In Eastern thought the universe is more dynamic and relational in character, not the static universe of Augustine. As creatures revealed to be created in the Image and Likeness of God, we have the supreme role in the cosmic drama as microcosm and mediator bringing together the physical and spiritual universe, in which we truly become “gods” as God himself became man, that the material world becomes full of God’s divine Energies through our responsibility as “cosmic priests”. This is most clearly seen in the Sacrament of the Eucharist.
The bread and wine are symbols of the true reality. God is there! Christ is on the altar, ready for our consumption. We all partake of the One Body becoming one with God and with each other. The Eucharist cannot occur with out the presence of a community. It is done “for the life of the world” as the Liturgy says, not merely for the clergy or the Christian community. It is in Communion, this Eschatological moment that not only recalls the past but done in antcipation of the final moment when all is in God and God is in all. God fully infuses himself in us during communion, when we are among our brothers and sisters in Christ.
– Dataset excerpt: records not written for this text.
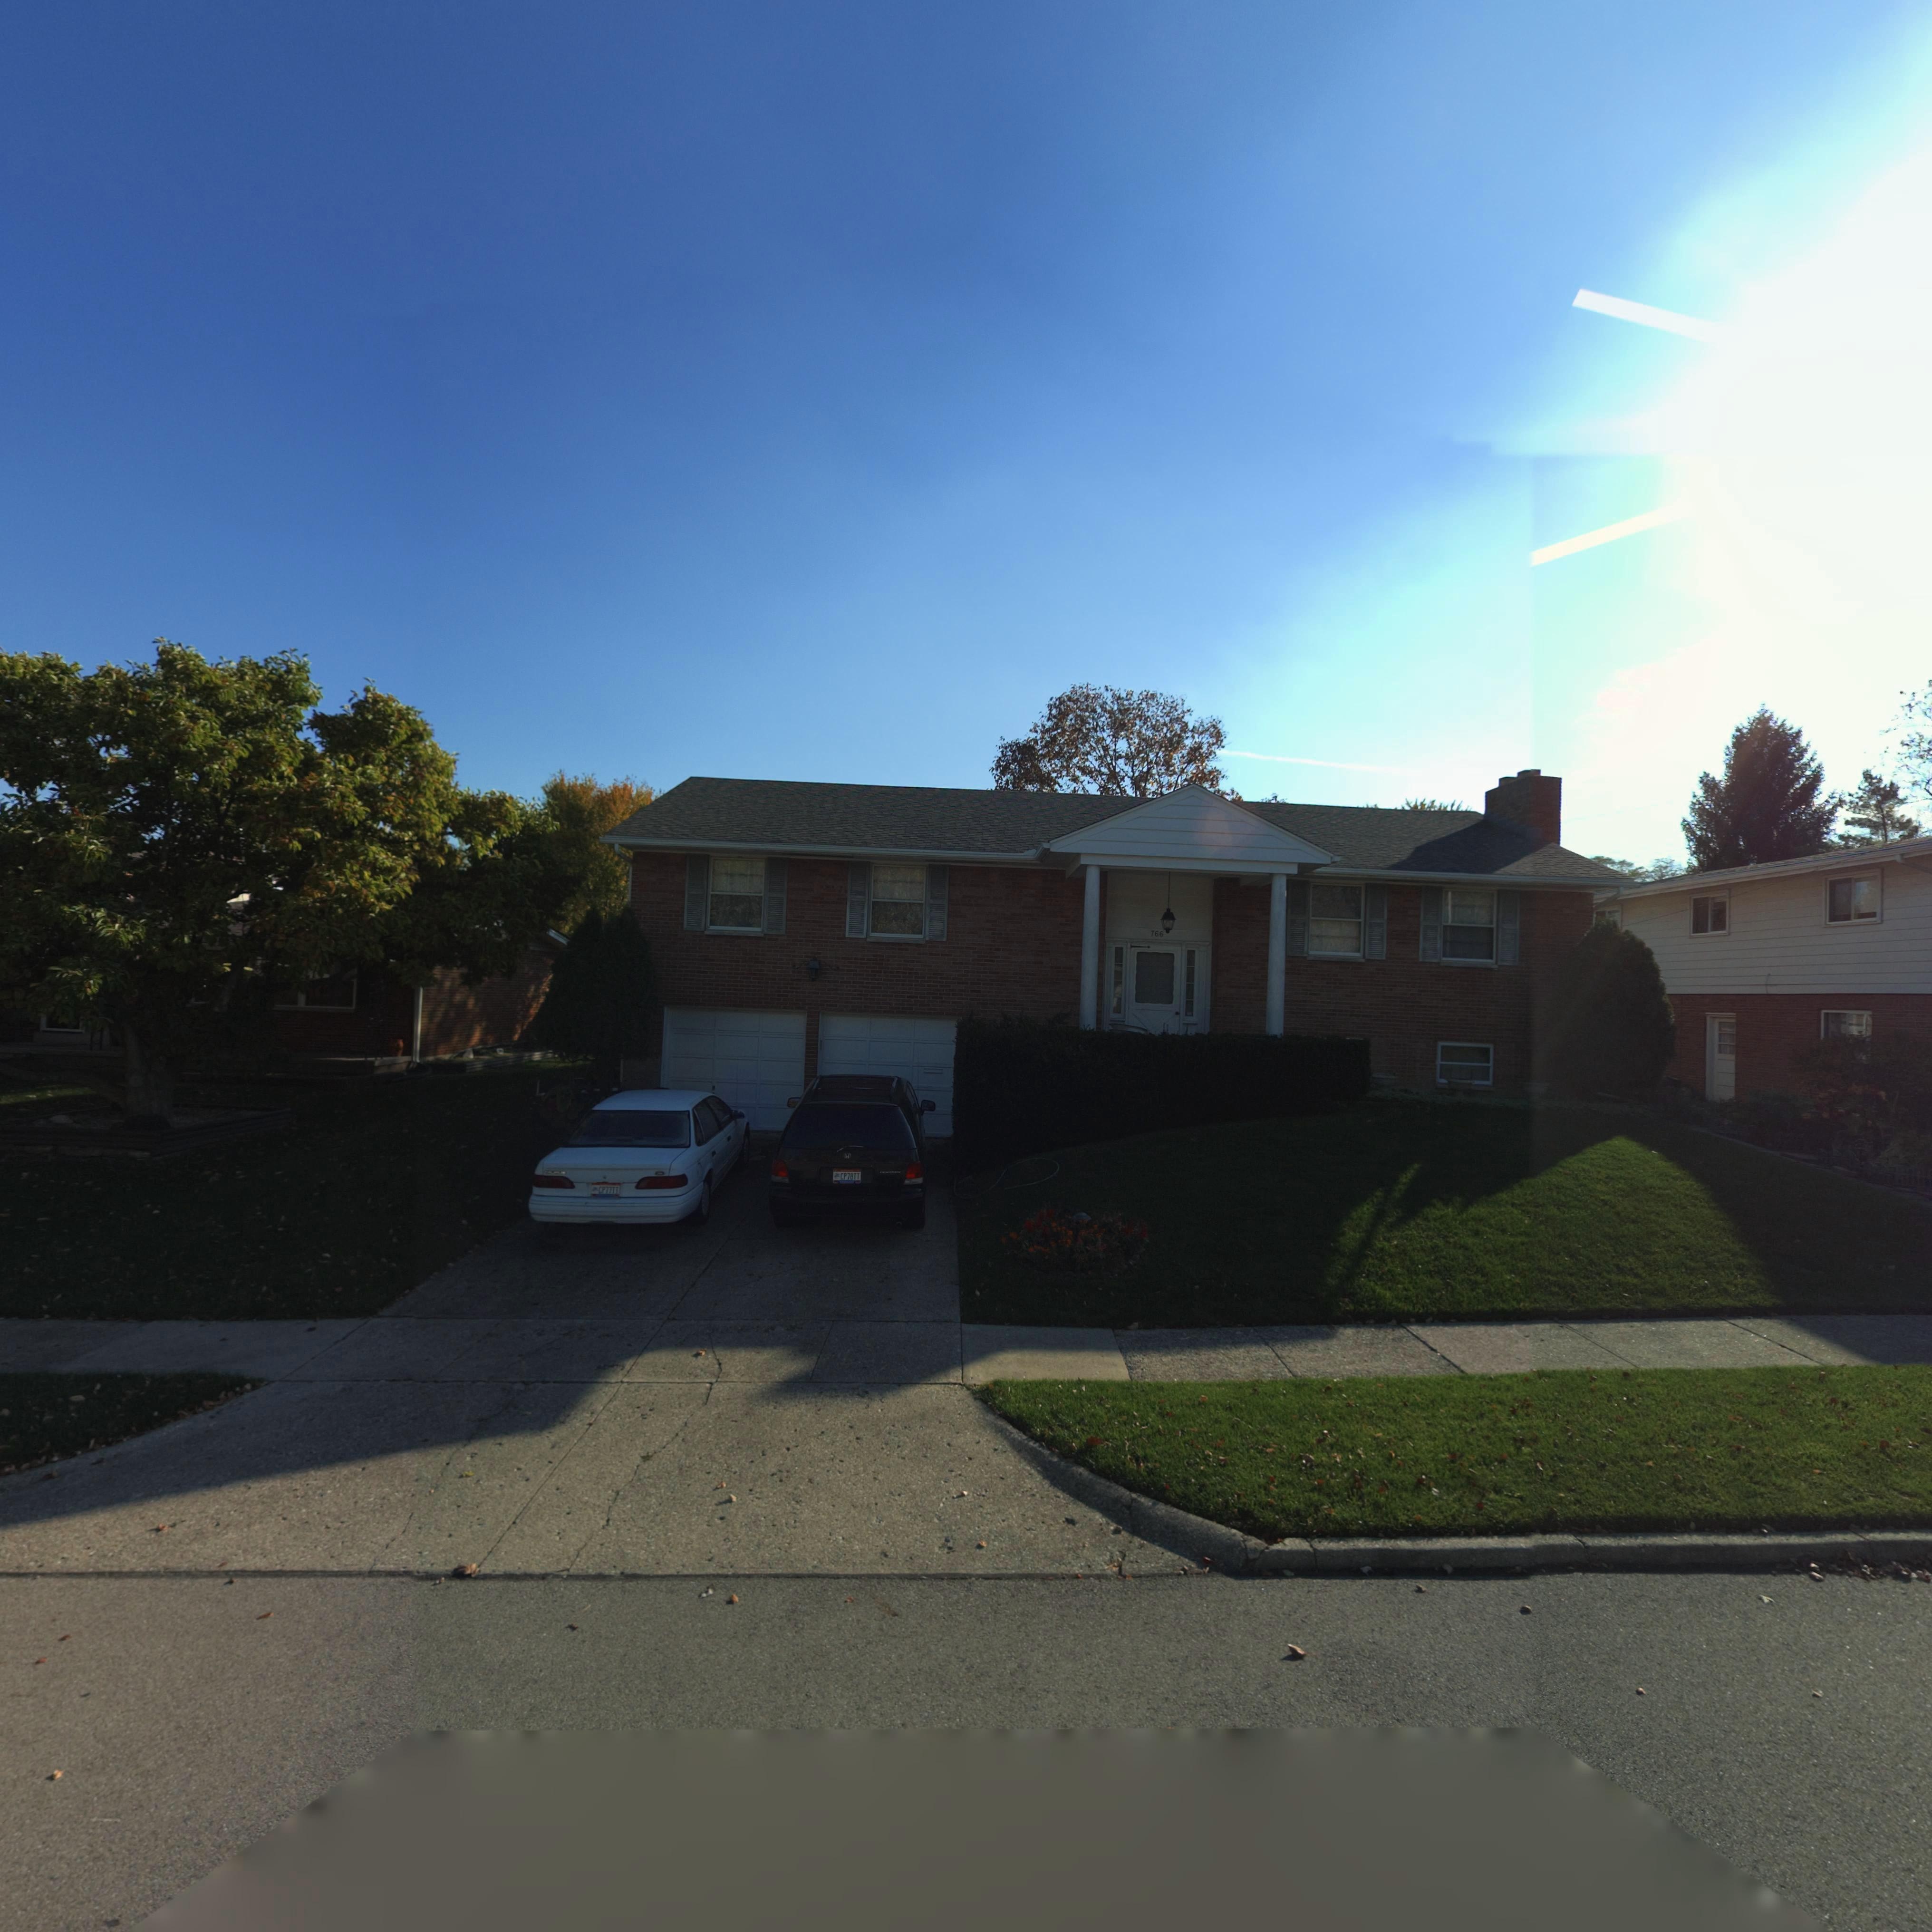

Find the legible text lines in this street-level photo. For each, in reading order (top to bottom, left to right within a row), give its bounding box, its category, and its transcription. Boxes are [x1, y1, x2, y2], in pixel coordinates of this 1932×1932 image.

[1150, 929, 1164, 937] StreetNumber: 766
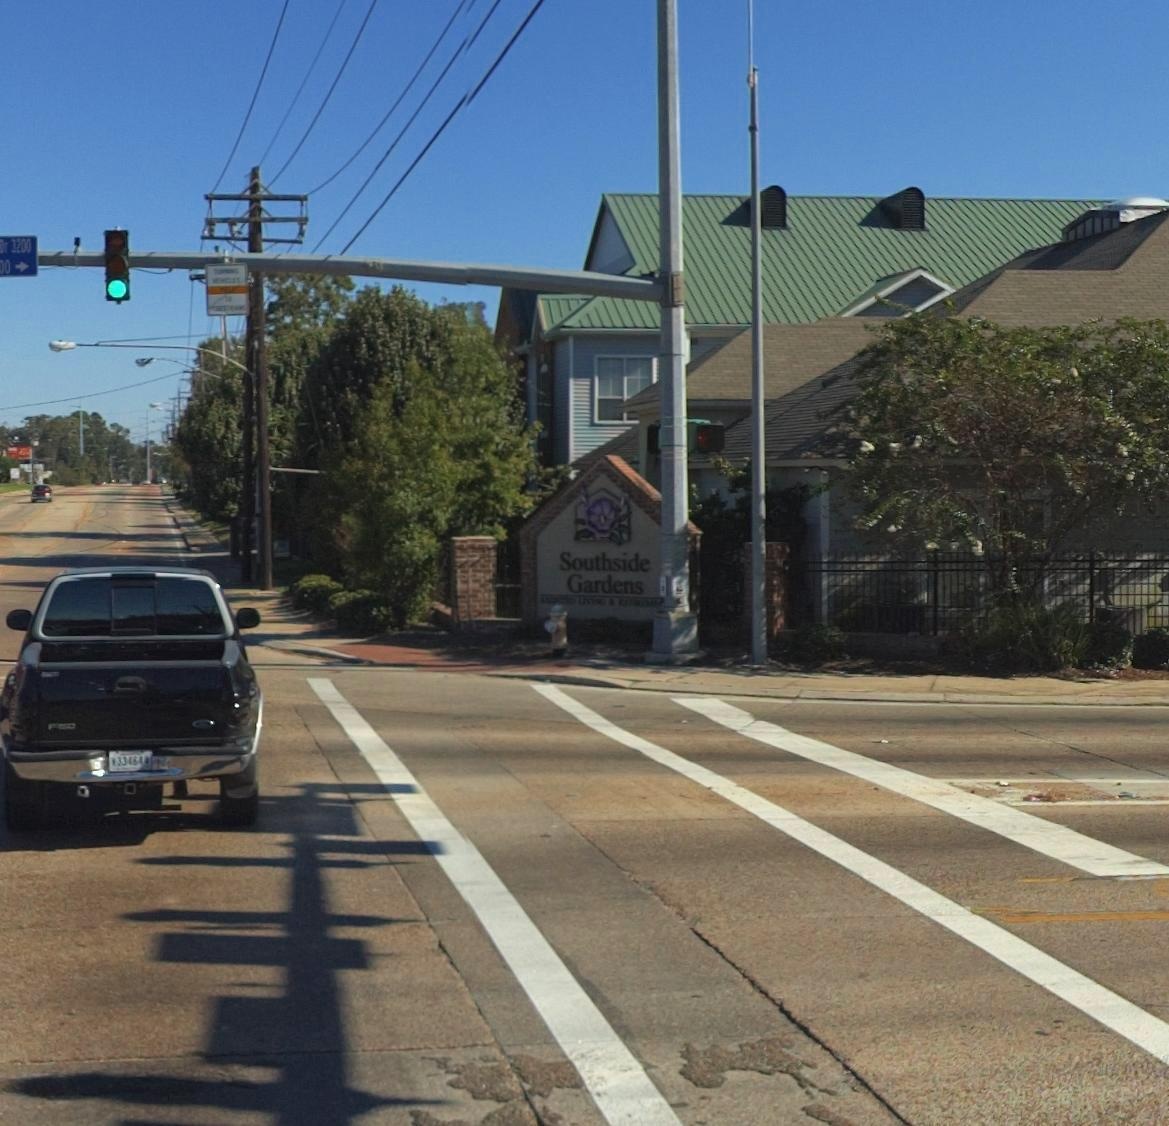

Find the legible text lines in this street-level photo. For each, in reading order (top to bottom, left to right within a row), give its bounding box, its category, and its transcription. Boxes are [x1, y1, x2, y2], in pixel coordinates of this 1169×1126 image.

[10, 237, 33, 255] StreetNumberRange: 3200
[3, 258, 12, 275] StreetNumberRange: 0
[556, 550, 651, 573] BusinessName: Southside
[566, 573, 646, 596] BusinessName:  Gardens
[577, 595, 606, 606] None: LIVING
[115, 754, 151, 768] None: 3346**+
As my friend Jeremy has stated on his blog: “The condemned temporal, the dust, has been graced with its original purpose, that of restored relation, if all of life is found, again, as being in relation to God (as reclaimed by the incarnate Christ, ontologically/essentially) then life may be received as grace, as sacrament, and Christ may be known as the substance of sustenance for humanity.”
Until that final eschatological moment (billions of years in the future) when the Universe either ends in a Big Crunch of drifts slowly aprart, when God will resurrect this creation, and imbue it with his Energies as Christ was illumined on Mount Tabor, we see a glimpse of it in the Eucharist. Indeed, as Pope Bendict has said “Every Eucharist is a Parousia!”